*** Begin section ***
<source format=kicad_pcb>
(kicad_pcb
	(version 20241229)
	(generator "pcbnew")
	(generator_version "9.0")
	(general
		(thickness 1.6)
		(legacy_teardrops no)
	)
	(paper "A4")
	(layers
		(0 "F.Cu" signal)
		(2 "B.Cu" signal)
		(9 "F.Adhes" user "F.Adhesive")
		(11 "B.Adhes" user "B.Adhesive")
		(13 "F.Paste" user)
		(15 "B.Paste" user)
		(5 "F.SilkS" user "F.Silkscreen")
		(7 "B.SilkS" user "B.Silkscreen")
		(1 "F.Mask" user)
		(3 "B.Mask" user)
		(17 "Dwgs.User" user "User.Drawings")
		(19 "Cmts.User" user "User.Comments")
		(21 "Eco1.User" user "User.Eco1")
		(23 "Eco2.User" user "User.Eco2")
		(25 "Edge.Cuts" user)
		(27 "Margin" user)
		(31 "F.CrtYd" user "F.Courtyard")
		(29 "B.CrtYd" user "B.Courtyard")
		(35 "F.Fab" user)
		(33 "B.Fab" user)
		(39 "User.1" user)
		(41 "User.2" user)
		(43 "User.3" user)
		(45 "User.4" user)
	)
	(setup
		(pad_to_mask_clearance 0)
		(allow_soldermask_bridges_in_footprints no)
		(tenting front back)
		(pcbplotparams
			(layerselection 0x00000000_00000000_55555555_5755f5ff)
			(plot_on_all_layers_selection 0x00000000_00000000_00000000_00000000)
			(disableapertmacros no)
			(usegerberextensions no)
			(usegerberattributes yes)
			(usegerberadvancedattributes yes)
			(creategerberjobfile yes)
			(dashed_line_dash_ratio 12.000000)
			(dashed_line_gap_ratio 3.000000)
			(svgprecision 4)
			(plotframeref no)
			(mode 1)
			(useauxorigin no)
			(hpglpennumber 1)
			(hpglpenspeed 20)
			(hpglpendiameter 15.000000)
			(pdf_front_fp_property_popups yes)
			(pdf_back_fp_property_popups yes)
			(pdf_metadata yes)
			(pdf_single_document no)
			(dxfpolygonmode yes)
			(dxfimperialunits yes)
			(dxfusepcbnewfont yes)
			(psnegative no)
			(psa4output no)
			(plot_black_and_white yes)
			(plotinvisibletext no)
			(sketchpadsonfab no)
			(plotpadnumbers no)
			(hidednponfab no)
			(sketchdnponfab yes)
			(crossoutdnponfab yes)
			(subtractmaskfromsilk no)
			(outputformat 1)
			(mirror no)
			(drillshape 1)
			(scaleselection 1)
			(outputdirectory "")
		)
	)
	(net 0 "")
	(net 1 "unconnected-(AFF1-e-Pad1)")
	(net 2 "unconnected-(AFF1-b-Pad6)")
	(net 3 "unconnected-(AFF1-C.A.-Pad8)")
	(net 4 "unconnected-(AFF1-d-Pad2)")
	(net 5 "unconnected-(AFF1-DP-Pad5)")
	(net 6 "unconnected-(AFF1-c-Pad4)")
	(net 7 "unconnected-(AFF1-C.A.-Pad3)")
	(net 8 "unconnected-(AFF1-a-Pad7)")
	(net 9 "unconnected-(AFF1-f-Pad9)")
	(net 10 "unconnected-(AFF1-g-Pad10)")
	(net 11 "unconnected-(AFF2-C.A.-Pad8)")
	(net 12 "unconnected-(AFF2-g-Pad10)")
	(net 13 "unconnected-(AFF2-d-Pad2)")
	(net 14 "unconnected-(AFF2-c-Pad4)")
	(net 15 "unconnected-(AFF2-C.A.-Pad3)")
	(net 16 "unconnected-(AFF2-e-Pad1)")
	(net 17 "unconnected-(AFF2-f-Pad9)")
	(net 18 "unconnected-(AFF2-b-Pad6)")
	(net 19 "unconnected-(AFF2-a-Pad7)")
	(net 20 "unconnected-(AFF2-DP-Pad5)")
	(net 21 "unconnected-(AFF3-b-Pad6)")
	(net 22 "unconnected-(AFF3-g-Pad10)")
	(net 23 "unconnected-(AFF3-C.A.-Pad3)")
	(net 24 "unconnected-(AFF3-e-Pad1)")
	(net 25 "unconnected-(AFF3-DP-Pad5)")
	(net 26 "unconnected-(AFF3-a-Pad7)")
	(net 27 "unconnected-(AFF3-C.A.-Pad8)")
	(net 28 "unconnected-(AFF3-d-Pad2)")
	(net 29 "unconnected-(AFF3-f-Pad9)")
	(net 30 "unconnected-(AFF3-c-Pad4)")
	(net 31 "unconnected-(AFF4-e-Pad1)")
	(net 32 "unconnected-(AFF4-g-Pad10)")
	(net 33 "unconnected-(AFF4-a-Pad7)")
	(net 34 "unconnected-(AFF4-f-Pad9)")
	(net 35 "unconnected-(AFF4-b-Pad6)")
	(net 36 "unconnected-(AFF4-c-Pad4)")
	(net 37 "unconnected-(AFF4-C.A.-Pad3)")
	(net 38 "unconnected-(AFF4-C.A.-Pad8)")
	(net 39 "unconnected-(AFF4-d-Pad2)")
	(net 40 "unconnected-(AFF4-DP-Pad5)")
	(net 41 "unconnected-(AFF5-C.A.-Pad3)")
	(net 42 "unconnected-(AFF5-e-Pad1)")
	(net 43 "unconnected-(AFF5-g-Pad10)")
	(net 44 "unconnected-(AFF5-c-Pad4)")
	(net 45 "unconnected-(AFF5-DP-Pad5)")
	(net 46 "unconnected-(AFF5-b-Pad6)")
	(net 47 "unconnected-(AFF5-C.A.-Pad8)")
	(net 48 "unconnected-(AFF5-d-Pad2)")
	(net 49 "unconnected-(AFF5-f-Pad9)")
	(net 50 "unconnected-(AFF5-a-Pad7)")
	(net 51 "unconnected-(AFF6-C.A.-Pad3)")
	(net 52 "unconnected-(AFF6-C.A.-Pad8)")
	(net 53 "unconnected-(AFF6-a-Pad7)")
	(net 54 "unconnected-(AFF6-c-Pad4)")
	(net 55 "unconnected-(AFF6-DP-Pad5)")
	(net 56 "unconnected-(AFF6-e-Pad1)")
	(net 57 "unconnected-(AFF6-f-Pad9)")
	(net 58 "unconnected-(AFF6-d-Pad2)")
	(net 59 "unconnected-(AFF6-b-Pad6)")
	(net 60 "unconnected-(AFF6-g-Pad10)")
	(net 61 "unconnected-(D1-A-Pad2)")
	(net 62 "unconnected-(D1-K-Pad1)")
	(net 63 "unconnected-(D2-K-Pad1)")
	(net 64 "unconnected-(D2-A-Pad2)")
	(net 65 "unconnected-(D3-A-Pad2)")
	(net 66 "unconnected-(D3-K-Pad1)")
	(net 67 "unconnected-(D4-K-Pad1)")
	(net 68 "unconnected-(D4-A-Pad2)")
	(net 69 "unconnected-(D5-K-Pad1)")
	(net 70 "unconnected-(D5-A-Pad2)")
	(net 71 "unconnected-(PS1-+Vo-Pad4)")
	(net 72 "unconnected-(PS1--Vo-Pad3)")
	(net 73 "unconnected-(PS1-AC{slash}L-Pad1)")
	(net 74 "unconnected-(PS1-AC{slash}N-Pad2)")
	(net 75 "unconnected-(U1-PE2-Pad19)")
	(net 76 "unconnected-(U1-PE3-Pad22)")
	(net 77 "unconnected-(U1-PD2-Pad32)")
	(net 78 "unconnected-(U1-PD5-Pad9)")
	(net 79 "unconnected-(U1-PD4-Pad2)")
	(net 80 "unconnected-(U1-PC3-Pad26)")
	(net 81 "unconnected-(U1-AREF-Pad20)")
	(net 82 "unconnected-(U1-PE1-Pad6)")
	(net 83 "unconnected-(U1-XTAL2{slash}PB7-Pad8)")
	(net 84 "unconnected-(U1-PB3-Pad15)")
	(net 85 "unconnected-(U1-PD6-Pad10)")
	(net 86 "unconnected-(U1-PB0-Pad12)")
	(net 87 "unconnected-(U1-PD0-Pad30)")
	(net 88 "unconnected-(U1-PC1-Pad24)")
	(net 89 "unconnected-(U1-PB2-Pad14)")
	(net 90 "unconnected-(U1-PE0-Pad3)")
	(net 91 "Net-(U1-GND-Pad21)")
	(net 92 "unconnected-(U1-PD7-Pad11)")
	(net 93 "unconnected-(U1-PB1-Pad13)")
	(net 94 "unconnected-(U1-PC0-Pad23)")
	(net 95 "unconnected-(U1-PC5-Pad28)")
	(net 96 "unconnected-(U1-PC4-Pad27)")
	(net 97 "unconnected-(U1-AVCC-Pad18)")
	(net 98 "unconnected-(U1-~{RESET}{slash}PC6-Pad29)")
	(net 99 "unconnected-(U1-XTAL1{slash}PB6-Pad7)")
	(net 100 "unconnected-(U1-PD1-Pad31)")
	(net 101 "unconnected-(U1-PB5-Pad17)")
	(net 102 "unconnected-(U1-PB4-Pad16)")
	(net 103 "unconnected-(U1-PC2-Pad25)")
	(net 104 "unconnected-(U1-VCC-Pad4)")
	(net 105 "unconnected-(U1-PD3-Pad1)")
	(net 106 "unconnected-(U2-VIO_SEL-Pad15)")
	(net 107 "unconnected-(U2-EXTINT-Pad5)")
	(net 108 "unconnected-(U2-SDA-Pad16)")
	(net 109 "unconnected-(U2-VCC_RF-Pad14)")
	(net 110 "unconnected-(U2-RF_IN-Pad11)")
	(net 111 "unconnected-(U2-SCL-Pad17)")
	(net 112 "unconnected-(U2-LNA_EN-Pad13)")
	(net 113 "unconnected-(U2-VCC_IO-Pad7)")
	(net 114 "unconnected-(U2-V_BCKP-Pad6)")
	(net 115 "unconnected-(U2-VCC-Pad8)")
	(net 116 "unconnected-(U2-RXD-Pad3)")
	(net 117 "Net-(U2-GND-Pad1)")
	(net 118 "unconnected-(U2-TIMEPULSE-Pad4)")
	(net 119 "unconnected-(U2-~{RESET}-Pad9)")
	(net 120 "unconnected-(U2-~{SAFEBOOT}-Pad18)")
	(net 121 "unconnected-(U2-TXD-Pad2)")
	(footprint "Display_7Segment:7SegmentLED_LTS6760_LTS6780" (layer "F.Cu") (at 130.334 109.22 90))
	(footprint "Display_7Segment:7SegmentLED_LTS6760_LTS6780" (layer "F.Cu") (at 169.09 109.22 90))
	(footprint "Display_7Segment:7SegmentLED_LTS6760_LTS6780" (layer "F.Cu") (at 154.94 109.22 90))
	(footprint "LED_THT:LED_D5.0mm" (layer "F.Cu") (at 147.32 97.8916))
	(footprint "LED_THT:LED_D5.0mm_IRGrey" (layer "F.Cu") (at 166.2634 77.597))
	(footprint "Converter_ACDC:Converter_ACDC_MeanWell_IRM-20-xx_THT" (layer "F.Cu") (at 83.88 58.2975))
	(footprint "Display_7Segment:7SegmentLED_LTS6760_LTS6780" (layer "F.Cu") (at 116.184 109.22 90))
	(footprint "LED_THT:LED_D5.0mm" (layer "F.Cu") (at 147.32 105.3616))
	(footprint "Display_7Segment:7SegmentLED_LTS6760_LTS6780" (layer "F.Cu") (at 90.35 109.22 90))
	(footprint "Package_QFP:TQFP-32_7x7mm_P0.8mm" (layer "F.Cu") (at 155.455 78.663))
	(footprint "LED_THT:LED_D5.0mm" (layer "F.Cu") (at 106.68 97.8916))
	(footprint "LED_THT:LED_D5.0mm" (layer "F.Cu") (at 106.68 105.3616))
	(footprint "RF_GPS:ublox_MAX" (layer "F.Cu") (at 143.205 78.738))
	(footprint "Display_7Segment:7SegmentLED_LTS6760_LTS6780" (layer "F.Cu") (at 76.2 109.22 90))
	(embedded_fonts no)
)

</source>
*** End section ***
*** Begin section ***
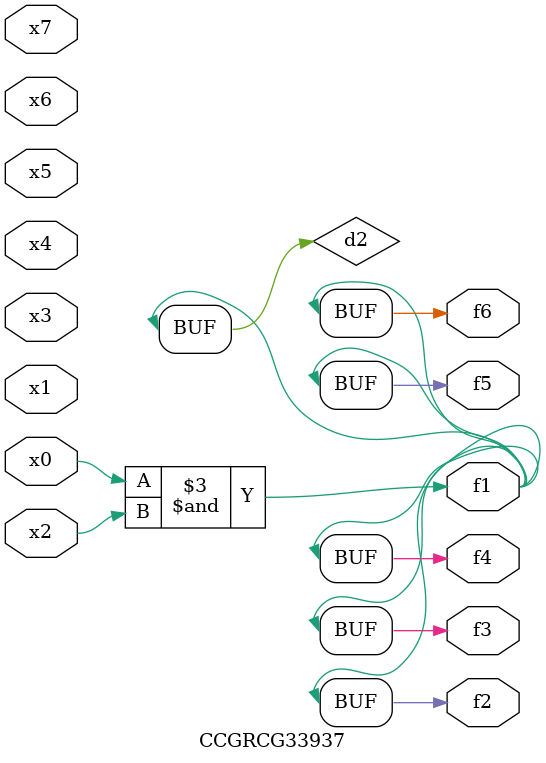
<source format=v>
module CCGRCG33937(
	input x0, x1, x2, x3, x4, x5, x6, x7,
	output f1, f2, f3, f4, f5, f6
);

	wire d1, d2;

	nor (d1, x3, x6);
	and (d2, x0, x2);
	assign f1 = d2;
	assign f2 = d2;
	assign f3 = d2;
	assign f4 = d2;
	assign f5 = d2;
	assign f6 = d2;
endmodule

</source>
*** End section ***
Looking at the records above, how many lines contain "Adhesive"? Answer with the number alone.

Exercise solution> 2